Number one for English language teachers

Your English: Word grammar: though

Type: Reference material

Though is often used to imply that a statement is untrue. Tim Bowen's explanation of this interesting conjunction is completely true, though!

Though the main use of though is as a conjunction (connecting two clauses or phrases), where it is used in the same way as although, it does have another use where it cannot be replaced by although.

As a conjunction it can be used in initial position to introduce a statement that contrasts with the main statement to make it more surprising, as in ‘Though we are only a small country, we have a long and glorious history' and 'The journey, though difficult, involved no real danger'. It can also be used after adjectives to achieve the same effect, as in 'Difficult though the journey was, it involved no real danger’ or ‘Poor though her family was, they never asked for help’.

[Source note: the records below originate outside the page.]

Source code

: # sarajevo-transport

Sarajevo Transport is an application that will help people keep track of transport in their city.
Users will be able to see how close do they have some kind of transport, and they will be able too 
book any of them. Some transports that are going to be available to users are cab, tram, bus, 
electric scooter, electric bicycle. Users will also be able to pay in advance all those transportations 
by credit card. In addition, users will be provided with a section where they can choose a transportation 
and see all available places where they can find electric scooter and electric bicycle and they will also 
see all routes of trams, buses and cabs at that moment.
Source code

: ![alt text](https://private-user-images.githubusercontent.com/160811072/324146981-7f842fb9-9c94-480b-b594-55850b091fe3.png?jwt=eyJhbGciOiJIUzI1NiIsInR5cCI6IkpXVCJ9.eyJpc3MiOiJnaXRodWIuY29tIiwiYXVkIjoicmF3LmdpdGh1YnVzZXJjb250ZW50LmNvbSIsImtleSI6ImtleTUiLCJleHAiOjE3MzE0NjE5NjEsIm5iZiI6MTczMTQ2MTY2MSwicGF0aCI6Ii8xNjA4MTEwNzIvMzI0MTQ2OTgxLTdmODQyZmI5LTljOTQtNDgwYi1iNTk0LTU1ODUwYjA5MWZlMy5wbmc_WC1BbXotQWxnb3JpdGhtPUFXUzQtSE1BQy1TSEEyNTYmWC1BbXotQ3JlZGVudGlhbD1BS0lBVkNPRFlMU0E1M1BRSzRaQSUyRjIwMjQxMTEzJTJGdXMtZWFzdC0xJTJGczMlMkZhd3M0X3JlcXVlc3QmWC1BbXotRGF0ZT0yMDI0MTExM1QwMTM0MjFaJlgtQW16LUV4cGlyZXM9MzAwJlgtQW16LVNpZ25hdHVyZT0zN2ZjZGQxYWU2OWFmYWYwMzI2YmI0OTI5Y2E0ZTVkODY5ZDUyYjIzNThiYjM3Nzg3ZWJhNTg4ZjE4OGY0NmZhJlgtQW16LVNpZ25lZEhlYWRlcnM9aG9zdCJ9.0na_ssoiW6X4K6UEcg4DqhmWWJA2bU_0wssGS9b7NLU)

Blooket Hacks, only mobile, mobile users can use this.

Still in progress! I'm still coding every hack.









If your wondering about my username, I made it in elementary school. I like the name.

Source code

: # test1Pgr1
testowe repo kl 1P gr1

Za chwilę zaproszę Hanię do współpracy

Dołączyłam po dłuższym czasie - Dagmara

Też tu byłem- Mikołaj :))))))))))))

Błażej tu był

Another use of though as a conjunction is to introduce a statement that makes what you have just said less true or less likely, as in ‘I really enjoyed your lecture, though there were some parts I didn’t understand’ and ‘It was an interesting film, though a bit too long for my liking'. Here too, though can be replaced by although.

Finally, though is often used at the end of a sentence or clause to add a statement or question that makes the previous statement less true, as in ‘It’s a bit like a crossword puzzle – more complicated though’ and ‘The Savoy’s a very nice hotel. It’s a bit expensive though’. In this use of though, it cannot be replaced by although.